Home Remedies Backed by Science
Hospitality Food & Wine|Mid Feb 2020 Year 3 Issue 2
It’s not clear exactly what makes a home remedy do the trick.
Rosa Escandón

Overview

Chances are you’ve used a home remedy at some point: herbal teas for a cold, essential oils to dull a headache, plantbased supplements for a better night’s sleep. Maybe it was your grandma or you read about it online. The point is you tried it - and perhaps now you’re thinking, “Should I try it again?”

It’s not clear exactly what makes a home remedy do the trick. Is it an actual physiological change in the body or more of a placebo effect? Thankfully, in recent decades, scientists have been asking the same questions in a lab, and are finding that some of our plant-based remedies aren’t just old wives’ tales.

And so, for the skeptic who needs more than a placebo to feel well, we got your back. Here are the home remedies backed by science:

Turmeric for pain and inflammation

Who hasn’t heard of turmeric by now? Turmeric has been used, primarily in South Asia as a part of Ayurvedic medicine, for almost 4,000 years. When it comes to proven medicinal purposes, the golden spice may be best for treating pain - specifically pain associated with inflammation.

Several studies have found that curcumin is responsible for turmeric’s “wow” factor.
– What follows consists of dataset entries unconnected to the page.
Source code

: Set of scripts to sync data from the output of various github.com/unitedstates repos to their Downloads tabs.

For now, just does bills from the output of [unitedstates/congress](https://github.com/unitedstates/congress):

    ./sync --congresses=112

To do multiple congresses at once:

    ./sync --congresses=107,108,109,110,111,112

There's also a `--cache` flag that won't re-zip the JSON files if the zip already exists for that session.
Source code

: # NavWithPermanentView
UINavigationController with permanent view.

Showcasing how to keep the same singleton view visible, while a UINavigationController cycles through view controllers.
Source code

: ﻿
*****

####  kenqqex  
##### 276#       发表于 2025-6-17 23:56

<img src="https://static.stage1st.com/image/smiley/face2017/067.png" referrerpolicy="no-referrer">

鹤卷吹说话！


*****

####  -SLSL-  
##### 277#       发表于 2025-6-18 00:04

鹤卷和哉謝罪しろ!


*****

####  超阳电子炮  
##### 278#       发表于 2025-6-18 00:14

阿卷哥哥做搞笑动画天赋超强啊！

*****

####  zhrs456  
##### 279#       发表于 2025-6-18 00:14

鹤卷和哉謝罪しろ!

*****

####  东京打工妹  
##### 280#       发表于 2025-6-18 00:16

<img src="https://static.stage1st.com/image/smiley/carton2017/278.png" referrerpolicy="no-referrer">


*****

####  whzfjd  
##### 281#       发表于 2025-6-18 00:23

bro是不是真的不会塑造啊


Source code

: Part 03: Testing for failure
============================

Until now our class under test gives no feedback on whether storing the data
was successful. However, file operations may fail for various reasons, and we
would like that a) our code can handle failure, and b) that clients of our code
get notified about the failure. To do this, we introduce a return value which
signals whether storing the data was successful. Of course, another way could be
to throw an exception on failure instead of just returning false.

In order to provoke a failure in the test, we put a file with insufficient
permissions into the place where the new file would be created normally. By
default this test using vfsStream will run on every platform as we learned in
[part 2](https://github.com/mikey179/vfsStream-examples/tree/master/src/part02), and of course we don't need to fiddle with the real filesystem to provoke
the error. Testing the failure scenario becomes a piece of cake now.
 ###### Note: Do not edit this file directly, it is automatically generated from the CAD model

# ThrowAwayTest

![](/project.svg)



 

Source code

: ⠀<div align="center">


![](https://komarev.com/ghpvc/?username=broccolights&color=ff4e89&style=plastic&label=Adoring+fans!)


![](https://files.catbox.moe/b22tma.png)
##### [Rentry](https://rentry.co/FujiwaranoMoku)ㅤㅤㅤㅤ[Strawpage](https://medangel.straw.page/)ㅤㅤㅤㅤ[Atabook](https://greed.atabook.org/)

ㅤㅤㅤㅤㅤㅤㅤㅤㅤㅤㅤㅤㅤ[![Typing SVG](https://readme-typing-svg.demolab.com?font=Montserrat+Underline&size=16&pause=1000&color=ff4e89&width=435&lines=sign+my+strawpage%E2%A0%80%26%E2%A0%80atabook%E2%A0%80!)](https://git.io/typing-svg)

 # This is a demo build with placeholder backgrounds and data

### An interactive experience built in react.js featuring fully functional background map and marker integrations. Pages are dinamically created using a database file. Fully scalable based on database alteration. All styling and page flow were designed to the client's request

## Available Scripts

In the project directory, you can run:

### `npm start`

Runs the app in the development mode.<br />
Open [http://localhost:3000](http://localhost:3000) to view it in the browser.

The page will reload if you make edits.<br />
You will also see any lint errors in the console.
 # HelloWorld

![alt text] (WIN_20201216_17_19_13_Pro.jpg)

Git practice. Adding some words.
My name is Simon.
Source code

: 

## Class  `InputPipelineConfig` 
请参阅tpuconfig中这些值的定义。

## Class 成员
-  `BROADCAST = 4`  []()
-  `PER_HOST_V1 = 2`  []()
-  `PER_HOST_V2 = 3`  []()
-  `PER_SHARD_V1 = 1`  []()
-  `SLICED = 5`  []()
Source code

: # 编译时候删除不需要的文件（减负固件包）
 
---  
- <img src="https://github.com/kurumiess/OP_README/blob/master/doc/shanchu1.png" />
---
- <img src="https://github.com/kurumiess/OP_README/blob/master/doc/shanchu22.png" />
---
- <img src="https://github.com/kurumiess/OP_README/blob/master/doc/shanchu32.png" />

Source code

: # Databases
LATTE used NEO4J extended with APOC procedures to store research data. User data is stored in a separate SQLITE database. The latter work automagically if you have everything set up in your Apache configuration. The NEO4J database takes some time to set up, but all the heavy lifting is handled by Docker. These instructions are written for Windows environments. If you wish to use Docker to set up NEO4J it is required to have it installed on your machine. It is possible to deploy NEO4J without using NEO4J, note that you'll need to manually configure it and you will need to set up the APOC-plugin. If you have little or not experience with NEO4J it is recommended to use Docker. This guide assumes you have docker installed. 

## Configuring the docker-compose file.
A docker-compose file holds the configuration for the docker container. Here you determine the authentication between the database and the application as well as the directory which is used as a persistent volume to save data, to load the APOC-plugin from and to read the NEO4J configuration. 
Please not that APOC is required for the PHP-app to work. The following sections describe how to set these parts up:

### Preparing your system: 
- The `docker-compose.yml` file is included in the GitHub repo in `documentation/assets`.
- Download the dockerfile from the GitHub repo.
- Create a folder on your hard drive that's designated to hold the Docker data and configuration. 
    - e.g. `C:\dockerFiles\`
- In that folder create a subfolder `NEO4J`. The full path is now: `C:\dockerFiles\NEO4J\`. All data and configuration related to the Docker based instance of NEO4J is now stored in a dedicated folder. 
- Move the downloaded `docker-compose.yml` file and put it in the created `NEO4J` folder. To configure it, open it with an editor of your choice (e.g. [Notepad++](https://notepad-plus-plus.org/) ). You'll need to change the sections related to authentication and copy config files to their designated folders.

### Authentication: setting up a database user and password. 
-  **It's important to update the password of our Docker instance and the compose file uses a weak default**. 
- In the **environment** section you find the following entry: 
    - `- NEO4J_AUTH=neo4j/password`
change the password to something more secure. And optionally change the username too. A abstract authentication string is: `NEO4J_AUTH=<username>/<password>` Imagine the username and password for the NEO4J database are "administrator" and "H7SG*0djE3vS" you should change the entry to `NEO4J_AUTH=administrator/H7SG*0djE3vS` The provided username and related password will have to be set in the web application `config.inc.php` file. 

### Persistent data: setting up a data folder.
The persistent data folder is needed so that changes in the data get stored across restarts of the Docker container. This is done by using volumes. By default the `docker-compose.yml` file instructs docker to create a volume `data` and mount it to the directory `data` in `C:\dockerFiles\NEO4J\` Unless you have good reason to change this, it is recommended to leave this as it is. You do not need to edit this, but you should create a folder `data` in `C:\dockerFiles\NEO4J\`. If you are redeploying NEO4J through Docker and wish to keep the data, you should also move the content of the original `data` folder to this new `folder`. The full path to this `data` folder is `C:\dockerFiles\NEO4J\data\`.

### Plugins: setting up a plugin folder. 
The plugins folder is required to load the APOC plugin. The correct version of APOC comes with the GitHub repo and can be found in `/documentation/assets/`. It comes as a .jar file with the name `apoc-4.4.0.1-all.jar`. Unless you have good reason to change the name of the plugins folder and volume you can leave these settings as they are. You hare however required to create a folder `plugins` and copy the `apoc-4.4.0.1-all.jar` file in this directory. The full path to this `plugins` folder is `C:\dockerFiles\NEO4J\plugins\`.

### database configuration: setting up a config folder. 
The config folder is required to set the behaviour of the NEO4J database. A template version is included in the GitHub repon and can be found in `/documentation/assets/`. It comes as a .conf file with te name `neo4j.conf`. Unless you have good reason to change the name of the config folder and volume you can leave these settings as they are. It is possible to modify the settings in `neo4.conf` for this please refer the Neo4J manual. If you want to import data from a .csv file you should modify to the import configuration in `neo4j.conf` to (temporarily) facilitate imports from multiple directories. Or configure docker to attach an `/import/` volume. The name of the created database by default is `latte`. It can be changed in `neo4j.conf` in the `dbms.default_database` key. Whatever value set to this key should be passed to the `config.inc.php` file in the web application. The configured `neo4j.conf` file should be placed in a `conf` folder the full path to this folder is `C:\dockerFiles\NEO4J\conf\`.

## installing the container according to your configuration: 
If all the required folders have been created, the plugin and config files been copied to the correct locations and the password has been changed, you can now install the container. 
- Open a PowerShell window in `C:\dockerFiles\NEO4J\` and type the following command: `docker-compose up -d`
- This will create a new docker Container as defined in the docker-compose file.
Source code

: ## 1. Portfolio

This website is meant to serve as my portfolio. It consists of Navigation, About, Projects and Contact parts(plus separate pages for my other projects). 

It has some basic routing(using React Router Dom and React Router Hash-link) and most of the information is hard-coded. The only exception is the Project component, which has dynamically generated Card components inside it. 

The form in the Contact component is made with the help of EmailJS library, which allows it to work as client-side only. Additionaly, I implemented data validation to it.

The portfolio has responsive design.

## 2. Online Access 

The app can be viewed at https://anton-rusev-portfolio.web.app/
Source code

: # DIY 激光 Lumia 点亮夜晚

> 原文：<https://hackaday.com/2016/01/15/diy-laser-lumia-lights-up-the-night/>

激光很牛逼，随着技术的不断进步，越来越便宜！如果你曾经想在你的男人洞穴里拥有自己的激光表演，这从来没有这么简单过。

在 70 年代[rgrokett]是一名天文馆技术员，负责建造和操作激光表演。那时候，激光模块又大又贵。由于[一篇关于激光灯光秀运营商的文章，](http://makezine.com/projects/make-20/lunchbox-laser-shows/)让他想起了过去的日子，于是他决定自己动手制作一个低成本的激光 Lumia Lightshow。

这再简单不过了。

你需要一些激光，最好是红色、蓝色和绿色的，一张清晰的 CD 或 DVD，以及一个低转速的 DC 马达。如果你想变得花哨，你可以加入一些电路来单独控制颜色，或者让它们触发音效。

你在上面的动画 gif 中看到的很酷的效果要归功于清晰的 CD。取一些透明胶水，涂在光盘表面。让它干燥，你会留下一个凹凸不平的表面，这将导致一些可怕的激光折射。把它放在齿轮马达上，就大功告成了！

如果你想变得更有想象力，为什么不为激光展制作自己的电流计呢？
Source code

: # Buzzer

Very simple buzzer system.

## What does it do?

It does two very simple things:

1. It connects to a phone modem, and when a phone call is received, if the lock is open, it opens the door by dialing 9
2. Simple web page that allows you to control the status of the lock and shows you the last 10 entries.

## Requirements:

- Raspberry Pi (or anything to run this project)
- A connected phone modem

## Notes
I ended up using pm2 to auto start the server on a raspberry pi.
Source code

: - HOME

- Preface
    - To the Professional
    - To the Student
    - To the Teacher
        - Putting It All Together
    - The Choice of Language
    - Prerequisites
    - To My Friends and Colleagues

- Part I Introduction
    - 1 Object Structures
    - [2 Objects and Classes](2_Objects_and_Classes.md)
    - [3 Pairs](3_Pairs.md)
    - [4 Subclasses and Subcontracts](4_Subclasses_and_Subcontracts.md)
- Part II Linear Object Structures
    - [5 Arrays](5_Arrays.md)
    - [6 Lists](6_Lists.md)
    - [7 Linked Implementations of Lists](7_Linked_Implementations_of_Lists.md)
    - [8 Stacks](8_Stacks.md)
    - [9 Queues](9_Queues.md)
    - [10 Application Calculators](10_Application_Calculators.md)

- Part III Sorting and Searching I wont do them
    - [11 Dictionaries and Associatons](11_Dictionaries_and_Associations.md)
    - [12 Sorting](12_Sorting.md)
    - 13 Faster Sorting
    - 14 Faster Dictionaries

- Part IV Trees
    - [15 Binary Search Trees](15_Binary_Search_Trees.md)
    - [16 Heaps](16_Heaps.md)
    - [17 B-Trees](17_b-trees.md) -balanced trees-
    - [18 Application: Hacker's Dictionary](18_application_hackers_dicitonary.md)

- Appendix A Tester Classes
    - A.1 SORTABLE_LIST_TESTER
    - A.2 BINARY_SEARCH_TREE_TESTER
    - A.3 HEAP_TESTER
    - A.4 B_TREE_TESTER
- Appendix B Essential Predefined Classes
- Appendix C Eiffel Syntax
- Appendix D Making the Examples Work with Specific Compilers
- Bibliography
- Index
In one study, people with arthritis pain noted that their pain levels were more reduced after taking 500 milligrams (mg) of curcumin than 50 mg of diclofenac sodium, an antiinflammatory drug.

Other studies back up this pain relief claim as well, noting that turmeric extract was as effective as ibuprofen for treating pain in patients with knee osteoarthritis.

Don’t go grinding turmeric - which stains heavily! - for immediate relief though. The amount of curcumin in turmeric is at most 3 percent, meaning you’re better off taking curcumin supplements for relief.

That’s not to say a soothing turmeric latte won’t help. It’s suggested that 2 to 5 grams (g) of the spice may still provide some benefits. Just be sure you add black pepper to boost the absorption.

Turmeric is about the long game. Consuming 1/2 to 1 1/2 tsp. of turmeric per day should start providing noticeable benefits after four to eight weeks.

Chili peppers for pain and soreness

This active component of chili peppers has a long history of use in folk medicine and has slowly become more accepted outside of homeopathy. Now, capsaicin is a popular topical ingredient for managing pain. It works by causing an area of the skin to get hot, before eventually turning numb.

Today, you can get a prescription capsaicin patch called Qutenza, which relies on very high level of capsaicin - 8 percent- to work.

So, when it comes to sore muscles or generalized body pain that won’t leave you alone, and you have some hot peppers or cayenne pepper on hand? Make some capsaicin cream.

DIY capsaicin coconut oil cream

• Mix 3 tbsp. of cayenne powder with 1 cup of coconut.

• Heat the oil on a low simmer until it melts.

• Stir the mixture thoroughly for 5 minutes.

• Remove from heat and pour into a bowl. Let it firm up.

• Massage onto skin when cooled.

For an extra fancy feel, whip your coconut oil with a hand mixer so that it becomes light and fluffy.

It’s important to test your reaction to the compound before using too extensively. You may also use jalapeño peppers, but the amount of heat may vary depending on the pepper. Never use this cream around the face or eyes, and be sure to wear gloves during application.